Commodity prices have improved and the global economy is in good shape, but Nigeria and South Africa, the two economies that normally push the continent into faster growth, are struggling to reclaim their potential.

In a poll taken this week, median forecasts from economists and analysts showed Nigeria – Africa’s biggest economy – will grow 2.7 percent next year, 0.3 percentage points slower than forecast in July.

The west African economy recovered from its worst downturn in a quarter of a century last year but growth is still fragile. It dipped to 1.50 percent year on year between April and June.

Kenya, east Africa’s largest economy, is expected to grow 5.8 percent this year and next, though analysts said official reluctance to repeal a cap on commercial bank interest rates is hurting private-sector lending.

A separate survey two days ago showed South Africa – the continent’s second-biggest economy, which together with Nigeria makes up over half of sub-Saharan growth – is forecast to grow just 1.4 percent.

“We think that growth in both countries will remain disappointing next year,” said John Ashbourne, senior emerging markets economist at Capital Economics.

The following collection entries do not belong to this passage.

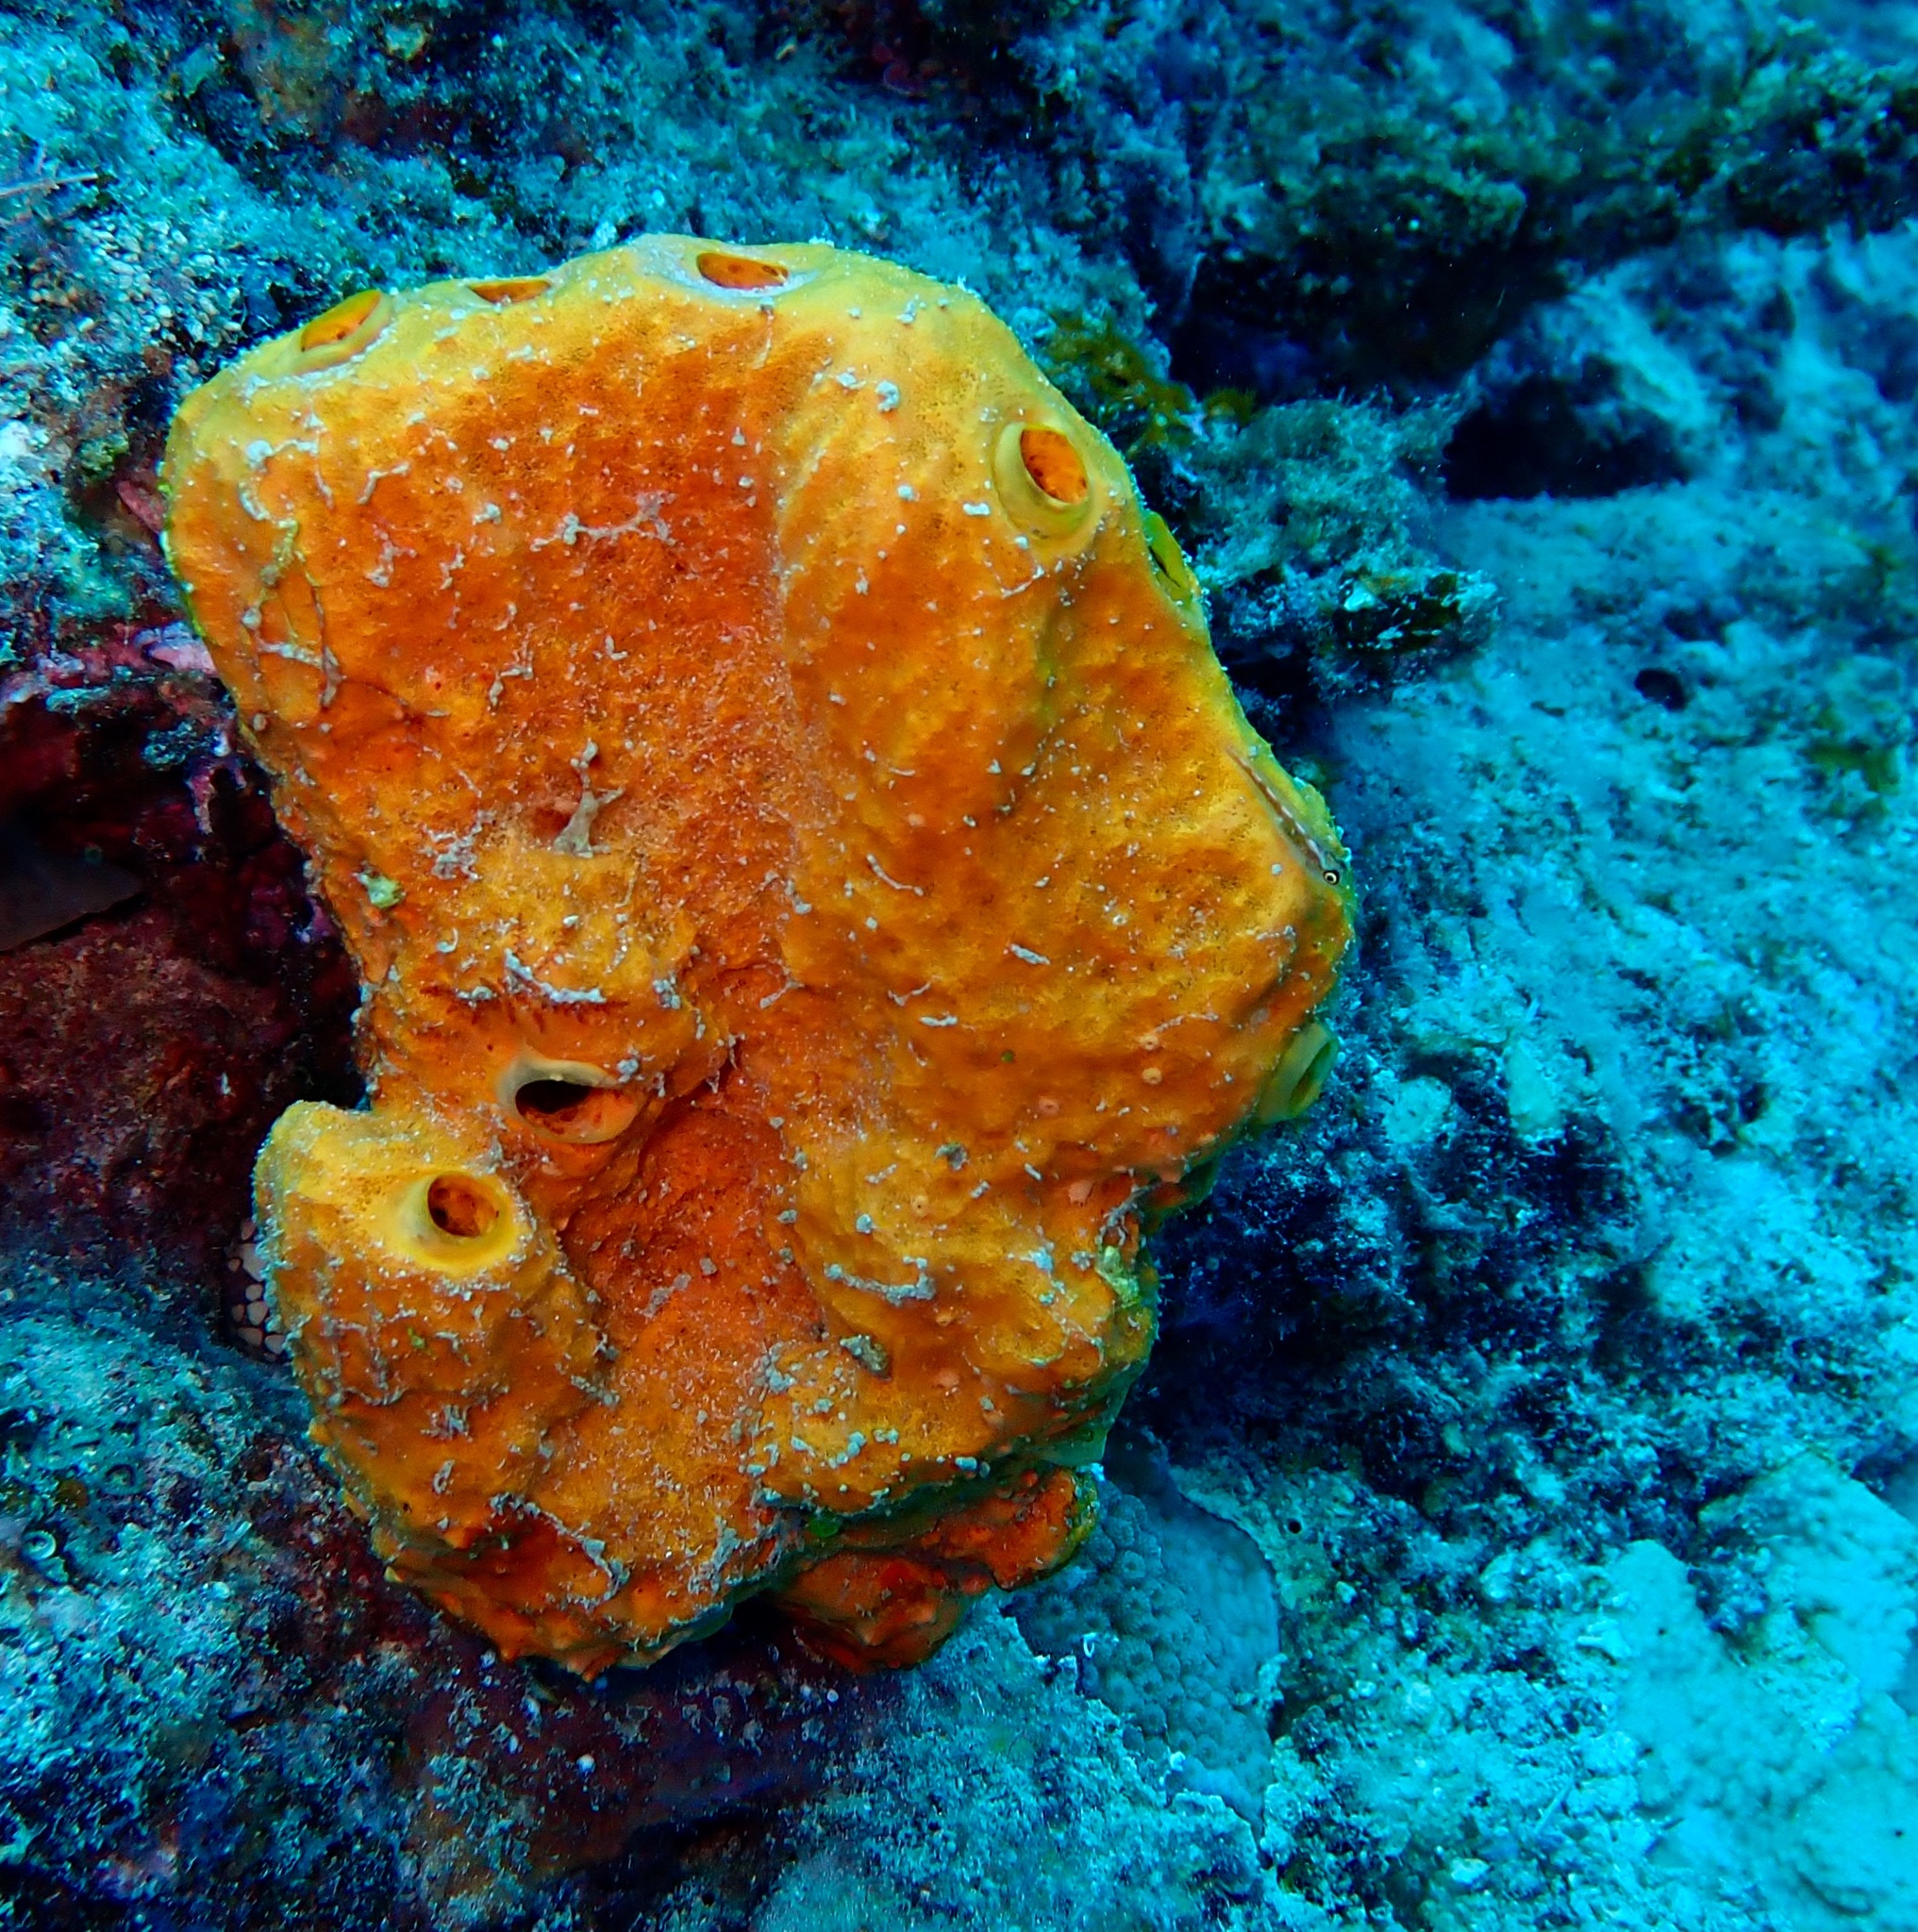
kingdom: Animalia
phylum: Porifera
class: Demospongiae
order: Scopalinida
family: Scopalinidae
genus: Stylissa
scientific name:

South Africa has not been able to extend its easing cycle during the emerging-market currency mayhem this year. Its Reserve Bank is expected to raise interest rates early next year.

While Nigerian rates have remained elevated at 14 percent for the past two years, its central bank has managed to squeeze the gap between its multiple currency exchange rates.

“The external environment will be tougher next year. We expect that commodity prices, which rose this year, will stabilise or – in some cases fall – in 2019,” said Ashbourne.

Nigeria derives about 80 percent of its revenues from oil while South Africa, a net importer, is still recovering from a recession in the first half of this year.

A Reuters survey of 50 analysts forecast Brent crude would average $73.48 a barrel in 2018. Brent currently trades around $80.00 a barrel.

The Nigerian government is trying to diversify its revenue away from global oil prices to greater tax collection

South Africa’s president has put in place reform plans, including re-prioritising 50 billion rand ($3.5 billion) of public spending to boost economic growth and create jobs.

But earlier this month, the Atlanta Fed President said the U.S. Federal Reserve should continue to raise rates until it gets to a neutral policy stance, a prospect that hurts emerging markets.

The economic research head at Ecobank, Gaimin Nonyane, said tightening in financial conditions will weigh on countries’ external debt servicing and will therefore create debt distress in emerging markets.

Several countries in the continent, like Zambia, which is expected to grow 3.8 percent this year and 3.9 percent next, are already in debt distress.

Still, the International Monetary Fund expects growth for sub-Saharan Africa to increase to 3.8 percent next year from 3.1 percent this year. The IMF’s estimates have averaged 5.1 percent between 2010 and 2015 for the region.